And is science devoid of more standard appeals to authority? Ah -no, not really. Science, as it involves the transmission of knowledge, clearly must include appeals to authority in some form or other, a bit like that dodgy old faker, Religion. Ummm, but the claims of Science can, it will be said, all be tested - however, well.. it seems the historical claims of science can't really be tested in this experimental sense. So maybe the central claims of Christianity are a bit like an historical science? Intriguing idea, but not quite right either, as Christianity has quite a lot to do with Jesus Christ - a person, who is active today. But this brings up another field or three; like "theology" and the metaphysics of persons. Topics that I will leave for another post, or multi-volume Magnum Opus perhaps.

I leave the last word to someone who held a chair at Cambridge alongside Dr Hawking for a while, that is, John Polkinghorne; not for a proof, but for relevant questions: from http://www.timeshighereducation.co.uk/story.asp?storycode=405402

"A lot of my friends in the academic world are both wistful and wary about religion. Wistful because they see that science doesn't tell you all you need to know, but wary because they think religion is ultimately based on submission to authority and signing on the dotted line. They don't want to commit intellectual suicide - and neither do I."

***

Tasks to carry out →
a) Reproduce everything in the passage on science and authority from "And is science" down to "Magnum Opus perhaps.", without any change.
b) Using the passage on science and authority, state yes or no for each statement below and support each verdict with the decisive words from the passage, quoted exactly: (i) the historical claims of science can be tested experimentally; (ii) John Polkinghorne held a chair at Cambridge alongside Dr Hawking; (iii) the academic friends are wary of religion because they believe it rests on submission to authority.

***

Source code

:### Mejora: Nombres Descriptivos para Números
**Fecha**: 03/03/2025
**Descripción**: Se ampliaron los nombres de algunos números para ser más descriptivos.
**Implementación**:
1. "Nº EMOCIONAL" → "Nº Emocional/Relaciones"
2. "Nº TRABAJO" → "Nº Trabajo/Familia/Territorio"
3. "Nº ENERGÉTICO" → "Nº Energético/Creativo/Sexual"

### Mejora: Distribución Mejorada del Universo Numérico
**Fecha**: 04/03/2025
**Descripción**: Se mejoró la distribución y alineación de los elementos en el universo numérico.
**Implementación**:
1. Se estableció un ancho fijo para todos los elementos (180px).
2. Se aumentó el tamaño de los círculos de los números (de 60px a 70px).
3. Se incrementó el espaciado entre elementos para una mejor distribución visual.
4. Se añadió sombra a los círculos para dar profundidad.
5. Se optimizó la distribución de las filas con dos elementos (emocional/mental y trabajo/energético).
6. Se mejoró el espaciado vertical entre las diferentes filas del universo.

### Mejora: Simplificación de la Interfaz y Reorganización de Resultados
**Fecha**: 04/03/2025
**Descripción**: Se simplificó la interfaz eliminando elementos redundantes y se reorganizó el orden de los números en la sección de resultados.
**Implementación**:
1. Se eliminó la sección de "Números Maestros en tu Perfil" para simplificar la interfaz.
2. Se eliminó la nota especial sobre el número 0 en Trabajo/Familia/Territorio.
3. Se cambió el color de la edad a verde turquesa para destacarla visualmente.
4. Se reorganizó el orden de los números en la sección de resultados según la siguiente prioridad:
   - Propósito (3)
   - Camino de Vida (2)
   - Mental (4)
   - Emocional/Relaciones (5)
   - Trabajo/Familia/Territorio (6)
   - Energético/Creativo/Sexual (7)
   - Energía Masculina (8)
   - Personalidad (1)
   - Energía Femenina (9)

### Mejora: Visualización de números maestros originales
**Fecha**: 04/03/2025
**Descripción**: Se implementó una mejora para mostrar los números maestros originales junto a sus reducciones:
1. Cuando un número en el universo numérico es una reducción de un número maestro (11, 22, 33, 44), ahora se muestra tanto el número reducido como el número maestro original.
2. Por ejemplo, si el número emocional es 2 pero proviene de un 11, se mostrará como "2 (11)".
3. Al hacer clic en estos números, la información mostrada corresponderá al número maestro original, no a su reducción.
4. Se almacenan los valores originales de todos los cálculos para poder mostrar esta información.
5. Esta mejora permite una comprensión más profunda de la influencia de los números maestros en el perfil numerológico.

***

Results of the exercise →
a)
And is science devoid of more standard appeals to authority? Ah -no, not really. Science, as it involves the transmission of knowledge, clearly must include appeals to authority in some form or other, a bit like that dodgy old faker, Religion. Ummm, but the claims of Science can, it will be said, all be tested - however, well.. it seems the historical claims of science can't really be tested in this experimental sense. So maybe the central claims of Christianity are a bit like an historical science? Intriguing idea, but not quite right either, as Christianity has quite a lot to do with Jesus Christ - a person, who is active today. But this brings up another field or three; like "theology" and the metaphysics of persons. Topics that I will leave for another post, or multi-volume Magnum Opus perhaps.

b)
(i) No: "it seems the historical claims of science can't really be tested in this experimental sense."
(ii) Yes: "someone who held a chair at Cambridge alongside Dr Hawking for a while, that is, John Polkinghorne"
(iii) Yes: "wary because they think religion is ultimately based on submission to authority and signing on the dotted line."